Without the images, set down each entry exactly.
*** SOURCE RECORDS ***
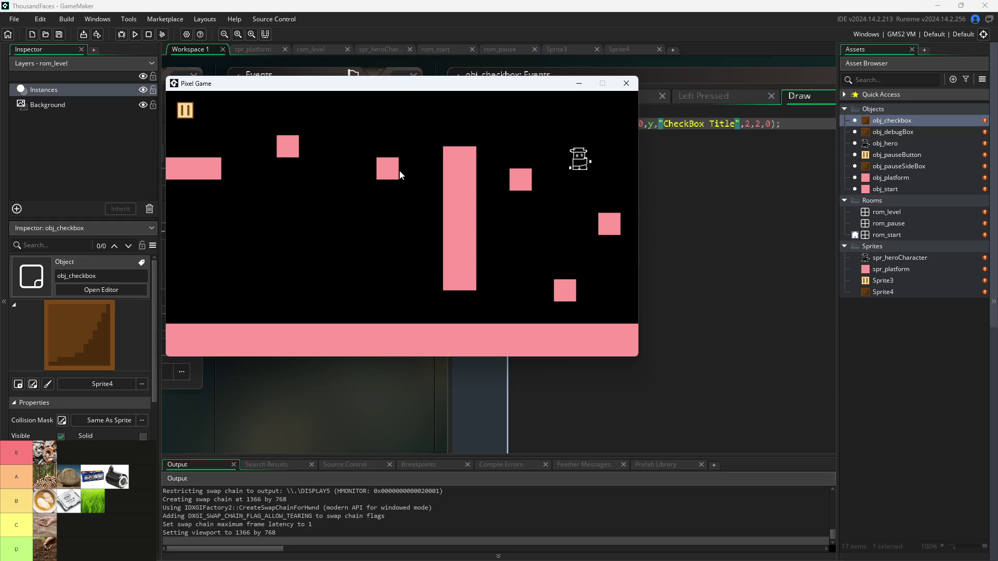
pyautogui.press('Up')
pyautogui.press('Left')
pyautogui.press('Up')
pyautogui.press('Left')
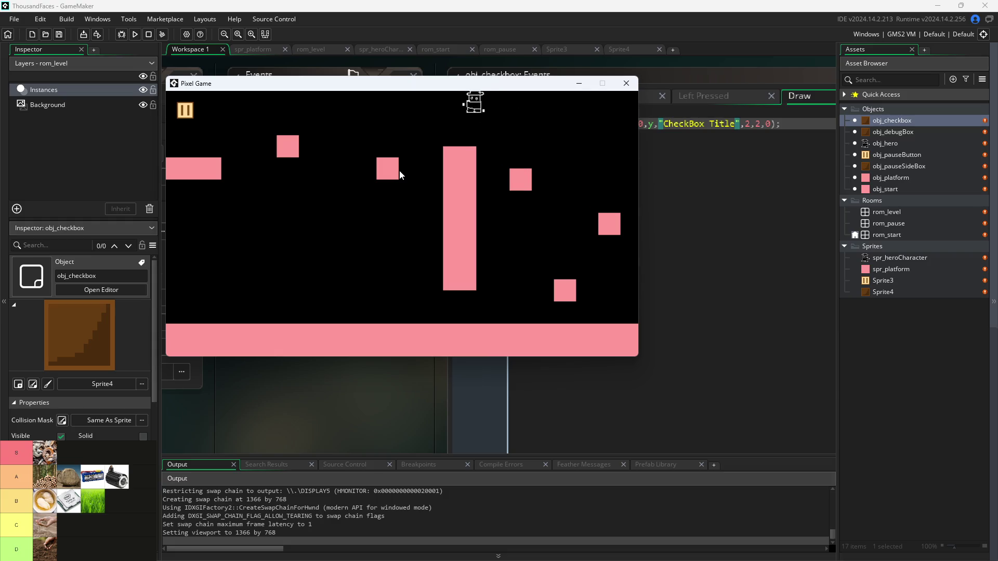
pyautogui.press('Up')
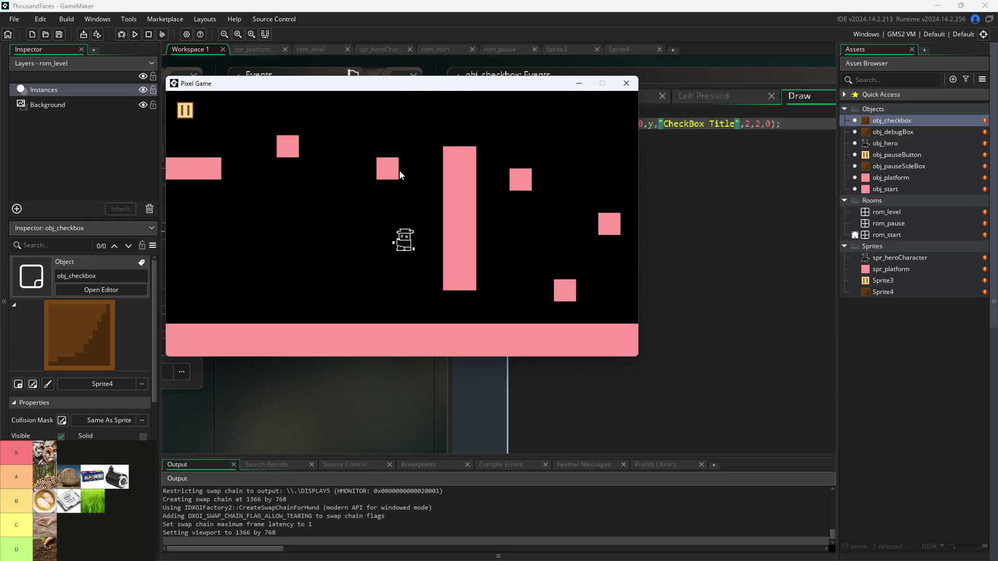
pyautogui.press('Right')
pyautogui.press('Up')
pyautogui.press('Right')
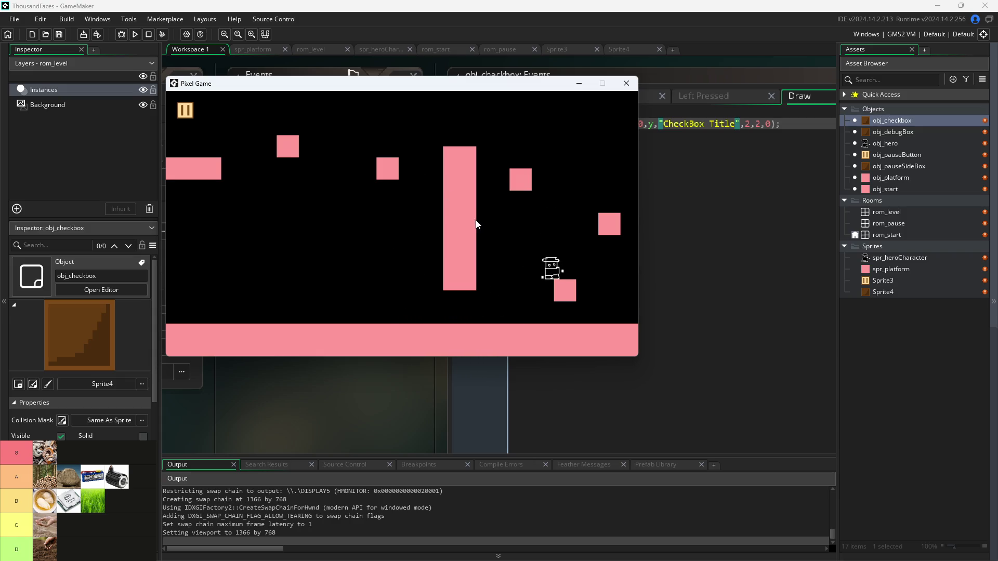
pyautogui.press('Up')
pyautogui.press('Right')
pyautogui.press('Left')
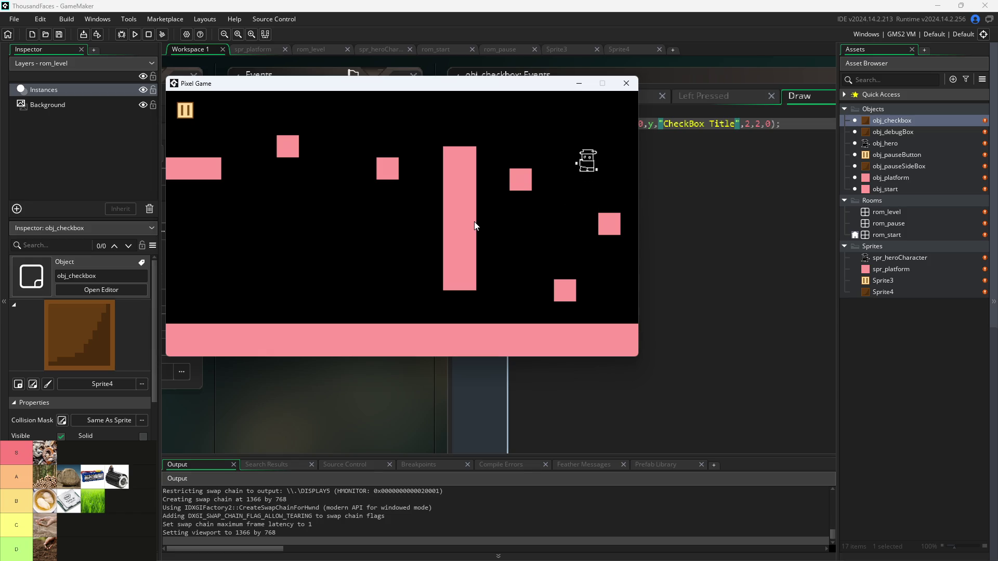
pyautogui.press('Up')
pyautogui.press('Right')
pyautogui.press('Up')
***
__TASK RESULT__:
pyautogui.press('Up')
pyautogui.press('Left')
pyautogui.press('Up')
pyautogui.press('Left')
pyautogui.press('Up')
pyautogui.press('Right')
pyautogui.press('Up')
pyautogui.press('Right')
pyautogui.press('Up')
pyautogui.press('Right')
pyautogui.press('Left')
pyautogui.press('Up')
pyautogui.press('Right')
pyautogui.press('Up')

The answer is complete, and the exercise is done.